White, Red Black

It's a creative short story on the culture of a particular African society.

Some maidens are dancing and singing. Their breasts are barely developed around their chests, are pieces of kente wrappers tied. Other brightly colored wrappers cover their buttocks, and some strings of beads are tied to give the required beats and rhythms. The four young dancers thrill the audience as they dance with practiced steps.

The playground is the closest open space to the family house, and hence, it has been chosen for the occasion. As I watch the maidens shake their bodies to the rhythm of the drum, I remember how watching a similar dance on this playground some years backfilled my heart with joy.


It was on a bright Wednesday morning, some few years back. I can still recollect the husky voice of the family head talking to the gods, asking them to bless the union as he poured libations on them. This was after I had genuflected to serve wine to Kwodjo. It was all merry and fun, people ate to their fill, and the elderly men had several pots of wine to drink.

The light drizzle, colorful rainbow, and serene atmosphere that covered Mankesim village were seen and translated as a good omen. "The gods are happy with the union," said Lobo, the drummer. "Adwoa, the gods have joined in your wedding feast. Look at the rainbow in the sky. Nyamiche, Ozu, and Oma have united in smiling at us from above, said, my mother.

It was a common belief in Mankesim that the deities gave happiness, wealth, and children; and showed their pleasure by causing rainbows to illuminate the sky.

I still remember how my mother had advised me in low tones as she rubbed shea butter all over my body on the eve of the night I was to be taken to my husband's house.

"Adwoa, I beg of you to be respectful and dutiful, your husband is always right, and you must take it as I say. Do not exchange words with him, do not bring shame unto this family. May Nyankopon blesses your marriage with a dozen twins, she said with a faint smile.

I was taken to Kwodjos's house at sunset amidst singing and celebrations. Lobo and his crew drummed along the six-kilometer walk with renewed energy and frenzy as if they hadn't been playing all day. Everyone, the young and old, took it upon themselves to show off their dancing skills. Some danced in crooked postures; some twisted their waists to match the rhythm of the drum, while the more tired and elderly ones were reduced to the clapping of hands and shaking of heads.

Kwodjo came in at midnight when it was all silent when all those who escorted me to my new home had all gone and must have probably fallen asleep in their homes. I saw him come in with a piece of white cloth, the one dreaded by every lady in Mankesim village, the one that would determine my status in my new home, the one that would be used to measure the number of tubers and kegs of palm oil that will be sent to my family.

My heart kept pounding as he approached the bed; he put off the oil lamp and lay next to me.

I came out in the morning adorned with very colorful beads, and my shoulders held so high as Kwodjo rolled out tubers of yam and kegs of palm oil to be sent as a token of appreciation to my parent, together with the blood-stained white clothing; a mark of me coming to my new home as a full woman.


As I travel in thought and try to remember happy things to lift up my spirit, I hear my name as if from afar. "Adwoa!" comes the family head's voice. It is then I remember where I am and what is about to happen. "What are you thinking of my daughter? It is time, he says with a smile, and it is greeted with loud cheers from the men and women who have formed a circle around the playground.

"Koffi is a famous hunter," says the family head. He coughs, clears his throat, and continues, "Kwesi is a successful trader, and Kwame is a brave hunter. These young men, we believe, are capable of taking good care of you. The choice is yours. He says the last sentence with a mischievous smile on his face as if to remind me that I have no choice at all.

Within a few seconds, a table is brought before me, and upon it lay three caps. I take a long look at the caps, and my tear glands go into action immediately. Their colors hunt me; they remind me of many things.
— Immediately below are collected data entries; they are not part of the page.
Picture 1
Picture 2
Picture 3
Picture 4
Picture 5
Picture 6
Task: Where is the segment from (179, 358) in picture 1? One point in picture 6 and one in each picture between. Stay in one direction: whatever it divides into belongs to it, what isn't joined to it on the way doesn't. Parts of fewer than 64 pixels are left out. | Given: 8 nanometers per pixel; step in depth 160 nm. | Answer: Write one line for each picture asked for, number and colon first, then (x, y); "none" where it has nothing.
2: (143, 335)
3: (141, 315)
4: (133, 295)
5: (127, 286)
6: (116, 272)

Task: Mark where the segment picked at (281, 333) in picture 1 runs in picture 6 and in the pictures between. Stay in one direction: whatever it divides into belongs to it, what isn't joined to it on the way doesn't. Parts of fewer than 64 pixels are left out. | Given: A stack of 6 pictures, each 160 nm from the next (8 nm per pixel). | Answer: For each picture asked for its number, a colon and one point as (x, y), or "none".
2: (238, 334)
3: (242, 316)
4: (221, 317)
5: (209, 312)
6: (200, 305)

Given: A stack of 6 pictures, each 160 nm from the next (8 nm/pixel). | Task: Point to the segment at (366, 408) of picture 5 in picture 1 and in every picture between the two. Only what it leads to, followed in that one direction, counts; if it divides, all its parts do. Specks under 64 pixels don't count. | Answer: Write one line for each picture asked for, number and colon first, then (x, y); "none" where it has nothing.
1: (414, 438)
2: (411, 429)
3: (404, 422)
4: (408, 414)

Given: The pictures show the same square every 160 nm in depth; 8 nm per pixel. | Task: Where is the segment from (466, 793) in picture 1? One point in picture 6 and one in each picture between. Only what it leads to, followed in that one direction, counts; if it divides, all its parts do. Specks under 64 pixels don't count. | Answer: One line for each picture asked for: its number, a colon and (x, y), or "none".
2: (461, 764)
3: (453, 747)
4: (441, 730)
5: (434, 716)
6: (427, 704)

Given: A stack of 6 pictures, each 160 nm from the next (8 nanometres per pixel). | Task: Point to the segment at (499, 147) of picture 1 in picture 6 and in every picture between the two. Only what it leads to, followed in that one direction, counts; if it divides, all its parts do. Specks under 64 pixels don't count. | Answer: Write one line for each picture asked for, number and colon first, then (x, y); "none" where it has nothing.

The white cap reminds me of the kente I was wrapped in on the night I was taken to Kwodjo's house as his bride. The red cap speaks volumes; it reminds me of the bloodstains on Kwodjo's butchered body on the day his remains were brought from the forest, it reminds me of the wrappers tied at Oma's shrine where I slept for two days as part of the requirements for my husband's final burial. Black isn't friendly; I hate it; it is the color of the single wrapper I was made to wear throughout Kwodjo's burial, which lasted for about two weeks.

"You're taking too long, Adwoa; make your choice," says the family head when he realizes that I am lost in thought.

With teary eyes, I raise my head to look at the faces of the men whose caps are before me. They are all smiling, perhaps laughing at my misery. I am thrown into confusion, for I know not which cap belongs to whom. Who owns the red? To whom belongs the black? Does the white belong to Kwesi because he's light-skinned? These questions keep ringing in my head as I get more agitated.

"Oh, Nyankopon! Who did I offend? What sought of life is this? Oh, Kwodjo! Why did you choose to repay me in such a manner? This was not what you promised me. Why did you partake in a death fight? I mourn.

With a very heavy heart and trembling body, I close my eyes and extend my shaky fingers to pick a cap.